What is expected
Below are lines of data, and only some are wanted. Please repeat exactly those from the line that has "735 240 3316" through the line that has "880 511 643".

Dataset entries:
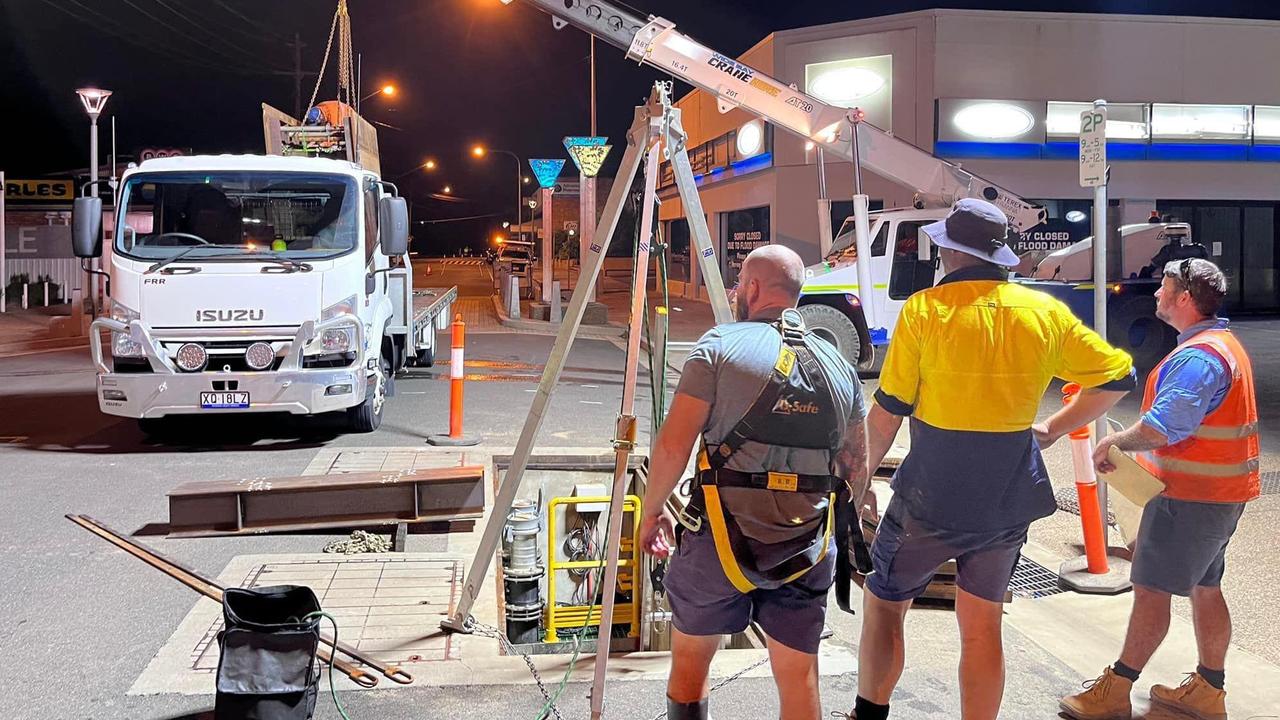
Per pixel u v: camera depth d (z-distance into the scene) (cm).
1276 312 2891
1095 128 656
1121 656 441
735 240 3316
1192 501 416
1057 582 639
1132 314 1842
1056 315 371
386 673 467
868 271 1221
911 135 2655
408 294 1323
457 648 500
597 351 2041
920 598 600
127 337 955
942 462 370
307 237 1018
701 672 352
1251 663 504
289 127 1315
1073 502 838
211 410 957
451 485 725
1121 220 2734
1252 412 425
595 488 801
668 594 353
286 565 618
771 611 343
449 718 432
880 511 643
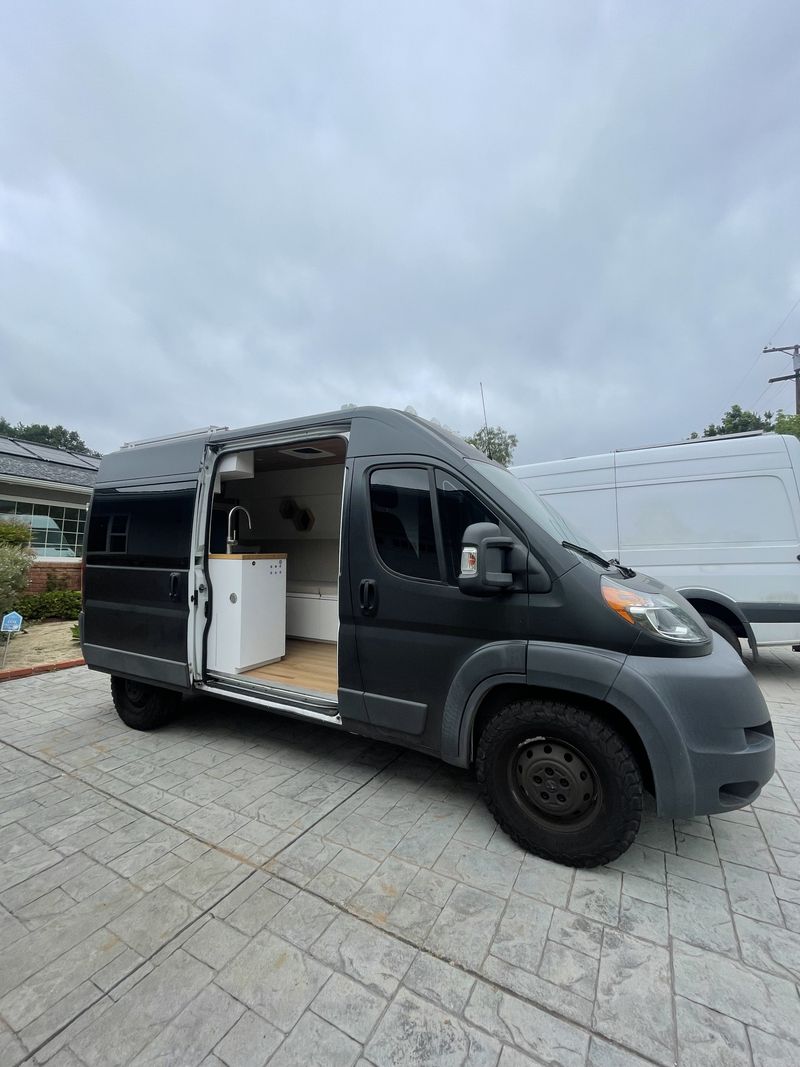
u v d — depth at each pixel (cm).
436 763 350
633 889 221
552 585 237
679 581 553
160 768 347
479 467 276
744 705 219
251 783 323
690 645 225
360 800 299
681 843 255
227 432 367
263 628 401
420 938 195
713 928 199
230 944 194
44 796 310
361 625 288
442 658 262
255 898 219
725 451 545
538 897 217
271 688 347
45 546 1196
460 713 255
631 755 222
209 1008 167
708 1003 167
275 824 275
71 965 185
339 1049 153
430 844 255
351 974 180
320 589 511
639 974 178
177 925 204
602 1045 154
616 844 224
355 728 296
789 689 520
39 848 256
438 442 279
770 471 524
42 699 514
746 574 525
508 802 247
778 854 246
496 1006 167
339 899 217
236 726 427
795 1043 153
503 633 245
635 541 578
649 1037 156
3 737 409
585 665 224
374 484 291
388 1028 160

...

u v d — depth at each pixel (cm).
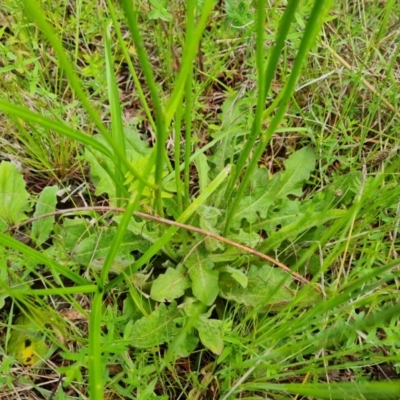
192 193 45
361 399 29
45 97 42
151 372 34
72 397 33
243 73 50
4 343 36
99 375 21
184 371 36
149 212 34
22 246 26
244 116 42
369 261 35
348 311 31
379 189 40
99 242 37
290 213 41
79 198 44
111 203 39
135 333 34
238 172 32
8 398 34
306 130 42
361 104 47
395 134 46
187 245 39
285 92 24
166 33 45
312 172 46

Answer to this task
735 240 3316
1192 501 416
1057 582 639
1132 314 1842
1056 315 371
386 673 467
868 271 1221
911 135 2655
408 294 1323
457 648 500
597 351 2041
920 598 600
127 337 955
942 462 370
307 237 1018
701 672 352
1251 663 504
289 127 1315
1073 502 838
211 410 957
451 485 725
1121 220 2734
1252 412 425
595 488 801
668 594 353
286 565 618
771 611 343
449 718 432
880 511 643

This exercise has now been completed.